Boyhood has attained a perfect score of 100 on Metacritic, the website which aggregates reviews of film, television, music and games from leading critics.
The film, released last month, has certainly attracted its share of five-star reviews. Linklater, the Before Sunrise director, began the project in 2002 when his unknown lead actor Ellar Coltrane, who plays Mason Jr, was seven years old. He kept on shooting at regular intervals until late 2013.
The film charts Mason’s journey into adolescence as the boy literally grows up on screen before the audience’s eyes. Since Coltrane also turned out to be an engaging actor, the film, which runs for two hours and 45 minutes, has been hailed as a landmark by critics.
Geoffrey Macnab, who awarded it five stars in The Independent, said the film, which stars Patricia Arquette and Ethan Hawke as the boy’s struggling parents, possessed an authenticity beyond other coming of age movies.

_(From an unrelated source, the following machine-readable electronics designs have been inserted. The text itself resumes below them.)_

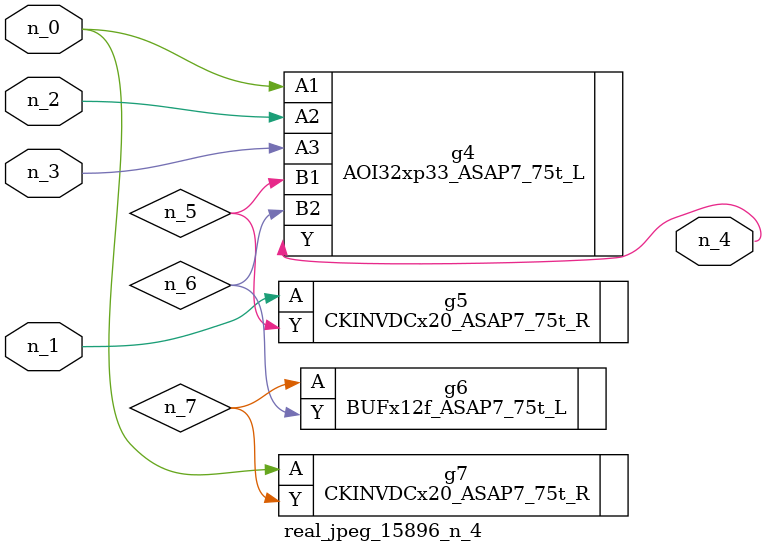
<source format=v>
module real_jpeg_15896_n_4 (n_3, n_1, n_0, n_2, n_4);

input n_3;
input n_1;
input n_0;
input n_2;

output n_4;

wire n_5;
wire n_6;
wire n_7;

AOI32xp33_ASAP7_75t_L g4 ( 
.A1(n_0),
.A2(n_2),
.A3(n_3),
.B1(n_5),
.B2(n_6),
.Y(n_4)
);

CKINVDCx20_ASAP7_75t_R g7 ( 
.A(n_0),
.Y(n_7)
);

CKINVDCx20_ASAP7_75t_R g5 ( 
.A(n_1),
.Y(n_5)
);

BUFx12f_ASAP7_75t_L g6 ( 
.A(n_7),
.Y(n_6)
);


endmodule
</source>
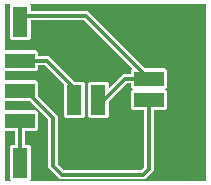
<source format=gbr>
G04 EAGLE Gerber RS-274X export*
G75*
%MOMM*%
%FSLAX34Y34*%
%LPD*%
%INTop Copper*%
%IPPOS*%
%AMOC8*
5,1,8,0,0,1.08239X$1,22.5*%
G01*
%ADD10R,2.540000X1.270000*%
%ADD11R,1.270000X2.540000*%
%ADD12C,0.304800*%

G36*
X180145Y10160D02*
X180145Y10160D01*
X180144Y10160D01*
X180145Y10160D01*
X180145Y159260D01*
X180140Y159265D01*
X180140Y159264D01*
X180140Y159265D01*
X31022Y159265D01*
X31021Y159264D01*
X31019Y159264D01*
X31019Y159262D01*
X31018Y159260D01*
X31019Y159259D01*
X31019Y159256D01*
X31745Y158530D01*
X31745Y153924D01*
X31750Y153919D01*
X31750Y153920D01*
X31750Y153919D01*
X80421Y153919D01*
X128934Y105407D01*
X128936Y105407D01*
X128937Y105406D01*
X128937Y105405D01*
X145830Y105405D01*
X147315Y103920D01*
X147315Y89120D01*
X145829Y87634D01*
X145828Y87627D01*
X145829Y87627D01*
X145829Y87626D01*
X147315Y86140D01*
X147315Y71340D01*
X145830Y69855D01*
X136144Y69855D01*
X136139Y69850D01*
X136139Y18639D01*
X128681Y11181D01*
X56739Y11181D01*
X46741Y21179D01*
X46741Y61817D01*
X46739Y61818D01*
X46739Y61820D01*
X31086Y77473D01*
X31084Y77474D01*
X31083Y77475D01*
X10160Y77475D01*
X10155Y77470D01*
X10156Y77470D01*
X10155Y77470D01*
X10155Y69850D01*
X10160Y69845D01*
X10160Y69846D01*
X10160Y69845D01*
X36610Y69845D01*
X38095Y68360D01*
X38095Y53560D01*
X36610Y52075D01*
X26924Y52075D01*
X26919Y52070D01*
X26920Y52070D01*
X26919Y52070D01*
X26919Y40640D01*
X26924Y40635D01*
X26924Y40636D01*
X26924Y40635D01*
X30260Y40635D01*
X31745Y39150D01*
X31745Y11650D01*
X30259Y10164D01*
X30259Y10162D01*
X30258Y10161D01*
X30259Y10159D01*
X30259Y10157D01*
X30261Y10157D01*
X30262Y10155D01*
X180140Y10155D01*
X180145Y10160D01*
G37*
G36*
X125318Y19301D02*
X125318Y19301D01*
X125320Y19301D01*
X128019Y22000D01*
X128020Y22002D01*
X128021Y22003D01*
X128021Y69850D01*
X128016Y69855D01*
X128016Y69854D01*
X128016Y69855D01*
X118330Y69855D01*
X116845Y71340D01*
X116845Y86140D01*
X118331Y87626D01*
X118332Y87633D01*
X118331Y87633D01*
X118331Y87634D01*
X116845Y89120D01*
X116845Y92456D01*
X116840Y92461D01*
X116840Y92460D01*
X116840Y92461D01*
X113443Y92461D01*
X113442Y92459D01*
X113440Y92459D01*
X97787Y76806D01*
X97786Y76804D01*
X97785Y76803D01*
X97785Y64990D01*
X96300Y63505D01*
X81500Y63505D01*
X80015Y64990D01*
X80015Y92490D01*
X81500Y93975D01*
X96300Y93975D01*
X97785Y92490D01*
X97785Y88298D01*
X97786Y88296D01*
X97786Y88295D01*
X97788Y88295D01*
X97790Y88293D01*
X97791Y88294D01*
X97792Y88294D01*
X97794Y88294D01*
X110079Y100579D01*
X116840Y100579D01*
X116845Y100584D01*
X116844Y100584D01*
X116845Y100584D01*
X116845Y103920D01*
X117889Y104964D01*
X117889Y104970D01*
X117889Y104971D01*
X77060Y145799D01*
X77058Y145800D01*
X77057Y145801D01*
X31750Y145801D01*
X31745Y145796D01*
X31746Y145796D01*
X31745Y145796D01*
X31745Y131030D01*
X30260Y129545D01*
X15460Y129545D01*
X13975Y131030D01*
X13975Y158530D01*
X14701Y159256D01*
X14701Y159258D01*
X14702Y159259D01*
X14701Y159261D01*
X14701Y159263D01*
X14699Y159263D01*
X14698Y159265D01*
X10160Y159265D01*
X10155Y159260D01*
X10156Y159260D01*
X10155Y159260D01*
X10155Y120650D01*
X10160Y120645D01*
X10160Y120646D01*
X10160Y120645D01*
X36610Y120645D01*
X38095Y119160D01*
X38095Y115824D01*
X38100Y115819D01*
X38100Y115820D01*
X38100Y115819D01*
X47401Y115819D01*
X69244Y93977D01*
X69246Y93976D01*
X69247Y93975D01*
X75980Y93975D01*
X77465Y92490D01*
X77465Y64990D01*
X75980Y63505D01*
X61180Y63505D01*
X59695Y64990D01*
X59695Y92043D01*
X59693Y92044D01*
X59693Y92046D01*
X44040Y107699D01*
X44038Y107700D01*
X44037Y107701D01*
X38100Y107701D01*
X38095Y107696D01*
X38096Y107696D01*
X38095Y107696D01*
X38095Y104360D01*
X36610Y102875D01*
X10160Y102875D01*
X10155Y102870D01*
X10156Y102870D01*
X10155Y102870D01*
X10155Y95250D01*
X10160Y95245D01*
X10160Y95246D01*
X10160Y95245D01*
X36610Y95245D01*
X38095Y93760D01*
X38095Y81947D01*
X38097Y81946D01*
X38097Y81944D01*
X54859Y65181D01*
X54859Y24543D01*
X54861Y24542D01*
X54861Y24540D01*
X60100Y19301D01*
X60102Y19300D01*
X60103Y19299D01*
X125317Y19299D01*
X125318Y19301D01*
G37*
G36*
X15459Y10156D02*
X15459Y10156D01*
X15461Y10156D01*
X15461Y10158D01*
X15462Y10160D01*
X15461Y10161D01*
X15461Y10164D01*
X13975Y11650D01*
X13975Y39150D01*
X15460Y40635D01*
X18796Y40635D01*
X18801Y40640D01*
X18800Y40640D01*
X18801Y40640D01*
X18801Y52070D01*
X18796Y52075D01*
X18796Y52074D01*
X18796Y52075D01*
X10160Y52075D01*
X10155Y52070D01*
X10156Y52070D01*
X10155Y52070D01*
X10155Y10160D01*
X10160Y10155D01*
X10160Y10156D01*
X10160Y10155D01*
X15458Y10155D01*
X15459Y10156D01*
G37*
D10*
X22860Y111760D03*
X22860Y86360D03*
X22860Y60960D03*
D11*
X68580Y78740D03*
D10*
X132080Y96520D03*
X132080Y78740D03*
D11*
X88900Y78740D03*
X22860Y144780D03*
X22860Y25400D03*
D12*
X132080Y20320D02*
X132080Y78740D01*
X132080Y20320D02*
X127000Y15240D01*
X58420Y15240D01*
X50800Y22860D01*
X50800Y63500D02*
X33020Y81280D01*
X50800Y63500D02*
X50800Y22860D01*
X45720Y111760D02*
X22860Y111760D01*
X45720Y111760D02*
X68580Y88900D01*
X78740Y149860D02*
X132080Y96520D01*
X78740Y149860D02*
X27940Y149860D01*
X111760Y96520D02*
X132080Y96520D01*
X111760Y96520D02*
X93980Y78740D01*
X22860Y60960D02*
X22860Y30480D01*
M02*

</source>
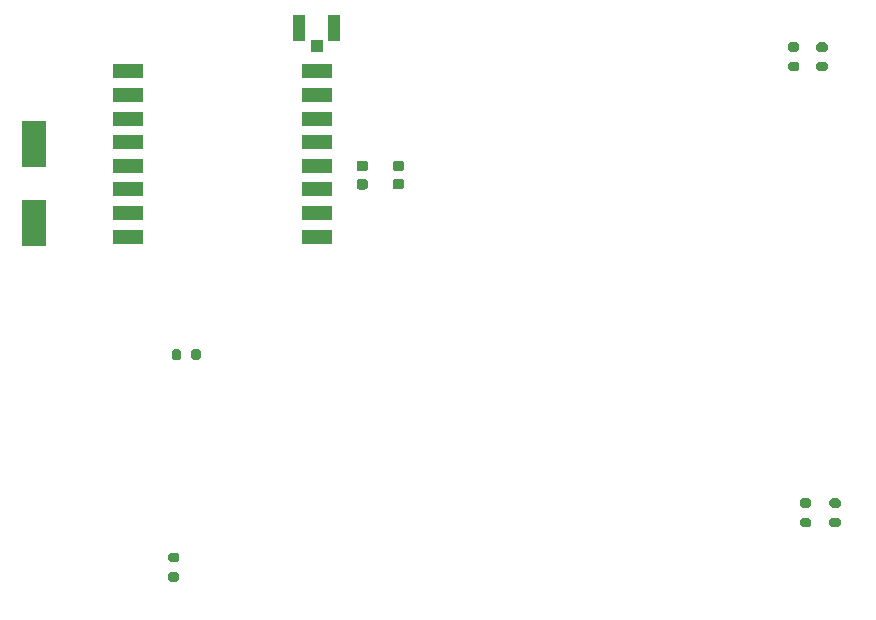
<source format=gbp>
G04 #@! TF.GenerationSoftware,KiCad,Pcbnew,5.1.9-73d0e3b20d~88~ubuntu18.04.1*
G04 #@! TF.CreationDate,2021-04-09T21:08:54+02:00*
G04 #@! TF.ProjectId,EcoApi_pcb,45636f41-7069-45f7-9063-622e6b696361,rev?*
G04 #@! TF.SameCoordinates,Original*
G04 #@! TF.FileFunction,Paste,Bot*
G04 #@! TF.FilePolarity,Positive*
%FSLAX46Y46*%
G04 Gerber Fmt 4.6, Leading zero omitted, Abs format (unit mm)*
G04 Created by KiCad (PCBNEW 5.1.9-73d0e3b20d~88~ubuntu18.04.1) date 2021-04-09 21:08:54*
%MOMM*%
%LPD*%
G01*
G04 APERTURE LIST*
%ADD10R,2.150000X4.000000*%
%ADD11R,2.500000X1.200000*%
%ADD12R,1.050000X2.200000*%
%ADD13R,1.000000X1.050000*%
G04 APERTURE END LIST*
D10*
G04 #@! TO.C,C3*
X74540000Y-87810000D03*
X74540000Y-94510000D03*
G04 #@! TD*
G04 #@! TO.C,C2*
G36*
G01*
X105180000Y-90800000D02*
X105680000Y-90800000D01*
G75*
G02*
X105905000Y-91025000I0J-225000D01*
G01*
X105905000Y-91475000D01*
G75*
G02*
X105680000Y-91700000I-225000J0D01*
G01*
X105180000Y-91700000D01*
G75*
G02*
X104955000Y-91475000I0J225000D01*
G01*
X104955000Y-91025000D01*
G75*
G02*
X105180000Y-90800000I225000J0D01*
G01*
G37*
G36*
G01*
X105180000Y-89250000D02*
X105680000Y-89250000D01*
G75*
G02*
X105905000Y-89475000I0J-225000D01*
G01*
X105905000Y-89925000D01*
G75*
G02*
X105680000Y-90150000I-225000J0D01*
G01*
X105180000Y-90150000D01*
G75*
G02*
X104955000Y-89925000I0J225000D01*
G01*
X104955000Y-89475000D01*
G75*
G02*
X105180000Y-89250000I225000J0D01*
G01*
G37*
G04 #@! TD*
G04 #@! TO.C,C1*
G36*
G01*
X102120000Y-90810000D02*
X102620000Y-90810000D01*
G75*
G02*
X102845000Y-91035000I0J-225000D01*
G01*
X102845000Y-91485000D01*
G75*
G02*
X102620000Y-91710000I-225000J0D01*
G01*
X102120000Y-91710000D01*
G75*
G02*
X101895000Y-91485000I0J225000D01*
G01*
X101895000Y-91035000D01*
G75*
G02*
X102120000Y-90810000I225000J0D01*
G01*
G37*
G36*
G01*
X102120000Y-89260000D02*
X102620000Y-89260000D01*
G75*
G02*
X102845000Y-89485000I0J-225000D01*
G01*
X102845000Y-89935000D01*
G75*
G02*
X102620000Y-90160000I-225000J0D01*
G01*
X102120000Y-90160000D01*
G75*
G02*
X101895000Y-89935000I0J225000D01*
G01*
X101895000Y-89485000D01*
G75*
G02*
X102120000Y-89260000I225000J0D01*
G01*
G37*
G04 #@! TD*
G04 #@! TO.C,R13*
G36*
G01*
X86675000Y-123250000D02*
X86125000Y-123250000D01*
G75*
G02*
X85925000Y-123050000I0J200000D01*
G01*
X85925000Y-122650000D01*
G75*
G02*
X86125000Y-122450000I200000J0D01*
G01*
X86675000Y-122450000D01*
G75*
G02*
X86875000Y-122650000I0J-200000D01*
G01*
X86875000Y-123050000D01*
G75*
G02*
X86675000Y-123250000I-200000J0D01*
G01*
G37*
G36*
G01*
X86675000Y-124900000D02*
X86125000Y-124900000D01*
G75*
G02*
X85925000Y-124700000I0J200000D01*
G01*
X85925000Y-124300000D01*
G75*
G02*
X86125000Y-124100000I200000J0D01*
G01*
X86675000Y-124100000D01*
G75*
G02*
X86875000Y-124300000I0J-200000D01*
G01*
X86875000Y-124700000D01*
G75*
G02*
X86675000Y-124900000I-200000J0D01*
G01*
G37*
G04 #@! TD*
D11*
G04 #@! TO.C,U2*
X82500000Y-95700000D03*
X82500000Y-93700000D03*
X82500000Y-91700000D03*
X82500000Y-89700000D03*
X82500000Y-87700000D03*
X82500000Y-85700000D03*
X82500000Y-83700000D03*
X82500000Y-81700000D03*
X98500000Y-81700000D03*
X98500000Y-83700000D03*
X98500000Y-85700000D03*
X98500000Y-87700000D03*
X98500000Y-89700000D03*
X98500000Y-91700000D03*
X98500000Y-93700000D03*
X98500000Y-95700000D03*
G04 #@! TD*
G04 #@! TO.C,R7*
G36*
G01*
X142125000Y-119500000D02*
X142675000Y-119500000D01*
G75*
G02*
X142875000Y-119700000I0J-200000D01*
G01*
X142875000Y-120100000D01*
G75*
G02*
X142675000Y-120300000I-200000J0D01*
G01*
X142125000Y-120300000D01*
G75*
G02*
X141925000Y-120100000I0J200000D01*
G01*
X141925000Y-119700000D01*
G75*
G02*
X142125000Y-119500000I200000J0D01*
G01*
G37*
G36*
G01*
X142125000Y-117850000D02*
X142675000Y-117850000D01*
G75*
G02*
X142875000Y-118050000I0J-200000D01*
G01*
X142875000Y-118450000D01*
G75*
G02*
X142675000Y-118650000I-200000J0D01*
G01*
X142125000Y-118650000D01*
G75*
G02*
X141925000Y-118450000I0J200000D01*
G01*
X141925000Y-118050000D01*
G75*
G02*
X142125000Y-117850000I200000J0D01*
G01*
G37*
G04 #@! TD*
G04 #@! TO.C,R6*
G36*
G01*
X139625000Y-119500000D02*
X140175000Y-119500000D01*
G75*
G02*
X140375000Y-119700000I0J-200000D01*
G01*
X140375000Y-120100000D01*
G75*
G02*
X140175000Y-120300000I-200000J0D01*
G01*
X139625000Y-120300000D01*
G75*
G02*
X139425000Y-120100000I0J200000D01*
G01*
X139425000Y-119700000D01*
G75*
G02*
X139625000Y-119500000I200000J0D01*
G01*
G37*
G36*
G01*
X139625000Y-117850000D02*
X140175000Y-117850000D01*
G75*
G02*
X140375000Y-118050000I0J-200000D01*
G01*
X140375000Y-118450000D01*
G75*
G02*
X140175000Y-118650000I-200000J0D01*
G01*
X139625000Y-118650000D01*
G75*
G02*
X139425000Y-118450000I0J200000D01*
G01*
X139425000Y-118050000D01*
G75*
G02*
X139625000Y-117850000I200000J0D01*
G01*
G37*
G04 #@! TD*
G04 #@! TO.C,R5*
G36*
G01*
X87050000Y-105425000D02*
X87050000Y-105975000D01*
G75*
G02*
X86850000Y-106175000I-200000J0D01*
G01*
X86450000Y-106175000D01*
G75*
G02*
X86250000Y-105975000I0J200000D01*
G01*
X86250000Y-105425000D01*
G75*
G02*
X86450000Y-105225000I200000J0D01*
G01*
X86850000Y-105225000D01*
G75*
G02*
X87050000Y-105425000I0J-200000D01*
G01*
G37*
G36*
G01*
X88700000Y-105425000D02*
X88700000Y-105975000D01*
G75*
G02*
X88500000Y-106175000I-200000J0D01*
G01*
X88100000Y-106175000D01*
G75*
G02*
X87900000Y-105975000I0J200000D01*
G01*
X87900000Y-105425000D01*
G75*
G02*
X88100000Y-105225000I200000J0D01*
G01*
X88500000Y-105225000D01*
G75*
G02*
X88700000Y-105425000I0J-200000D01*
G01*
G37*
G04 #@! TD*
G04 #@! TO.C,R4*
G36*
G01*
X139175000Y-80050000D02*
X138625000Y-80050000D01*
G75*
G02*
X138425000Y-79850000I0J200000D01*
G01*
X138425000Y-79450000D01*
G75*
G02*
X138625000Y-79250000I200000J0D01*
G01*
X139175000Y-79250000D01*
G75*
G02*
X139375000Y-79450000I0J-200000D01*
G01*
X139375000Y-79850000D01*
G75*
G02*
X139175000Y-80050000I-200000J0D01*
G01*
G37*
G36*
G01*
X139175000Y-81700000D02*
X138625000Y-81700000D01*
G75*
G02*
X138425000Y-81500000I0J200000D01*
G01*
X138425000Y-81100000D01*
G75*
G02*
X138625000Y-80900000I200000J0D01*
G01*
X139175000Y-80900000D01*
G75*
G02*
X139375000Y-81100000I0J-200000D01*
G01*
X139375000Y-81500000D01*
G75*
G02*
X139175000Y-81700000I-200000J0D01*
G01*
G37*
G04 #@! TD*
G04 #@! TO.C,R3*
G36*
G01*
X141575000Y-80050000D02*
X141025000Y-80050000D01*
G75*
G02*
X140825000Y-79850000I0J200000D01*
G01*
X140825000Y-79450000D01*
G75*
G02*
X141025000Y-79250000I200000J0D01*
G01*
X141575000Y-79250000D01*
G75*
G02*
X141775000Y-79450000I0J-200000D01*
G01*
X141775000Y-79850000D01*
G75*
G02*
X141575000Y-80050000I-200000J0D01*
G01*
G37*
G36*
G01*
X141575000Y-81700000D02*
X141025000Y-81700000D01*
G75*
G02*
X140825000Y-81500000I0J200000D01*
G01*
X140825000Y-81100000D01*
G75*
G02*
X141025000Y-80900000I200000J0D01*
G01*
X141575000Y-80900000D01*
G75*
G02*
X141775000Y-81100000I0J-200000D01*
G01*
X141775000Y-81500000D01*
G75*
G02*
X141575000Y-81700000I-200000J0D01*
G01*
G37*
G04 #@! TD*
D12*
G04 #@! TO.C,J0*
X97050000Y-78000000D03*
D13*
X98525000Y-79525000D03*
D12*
X100000000Y-78000000D03*
G04 #@! TD*
M02*

</source>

He wrote: “This is a film with a huge emotional charge. We are aware throughout that time is passing and that Mason’s childhood won't last forever. That's one reason why the film seems so affecting and so truthful in spite of its slow-burning, episodic storytelling.”
Acclaim has been almost universal. Boyhood, made on a $4m budget, has a 99 per cent approval rating on the film review website Rotten Tomatoes – fans were outraged when a bad review spoilt its perfect grade - and an 8.9 rating on the Internet Movie Database, based on user popularity.
The validity of Metacritic’s perfect score is questionable. Boyhood joins 10 other films with a 100 rating but the database doesn’t extend to more historical films such as Citizen Kane or Vertigo.
The Metacritic algorithm fails to detect nuance in a critique and assigned positive scores to reviews of Boyhood which actually focused on perceived flaws in its narrative, pacing and characterisation.
Kenneth Turan, the Los Angeles Times reviewer, felt compelled to explain why he stepped outside the critical consenus to express reservations about Boyhood. “We live in a culture of hyperbole. If you do it right, film criticism is a lonely job,” he wrote. “But some films make it lonelier than others. Films like Boyhood.”
Nobody is getting rich off Boyhood yet, if it is one of the greatest films of all time. It has taken around $15m at the box office and Josh Sapan, the head of AMC Networks, which owns the film’s distributor, said: “We’re not going to pop the champagne bottle on the economic side because of it.”
Boyhood has already made its mark on popular culture. A parody version, Cathood, which condenses 12 years into 12 weeks in the life of a kitten, has taken the internet by storm.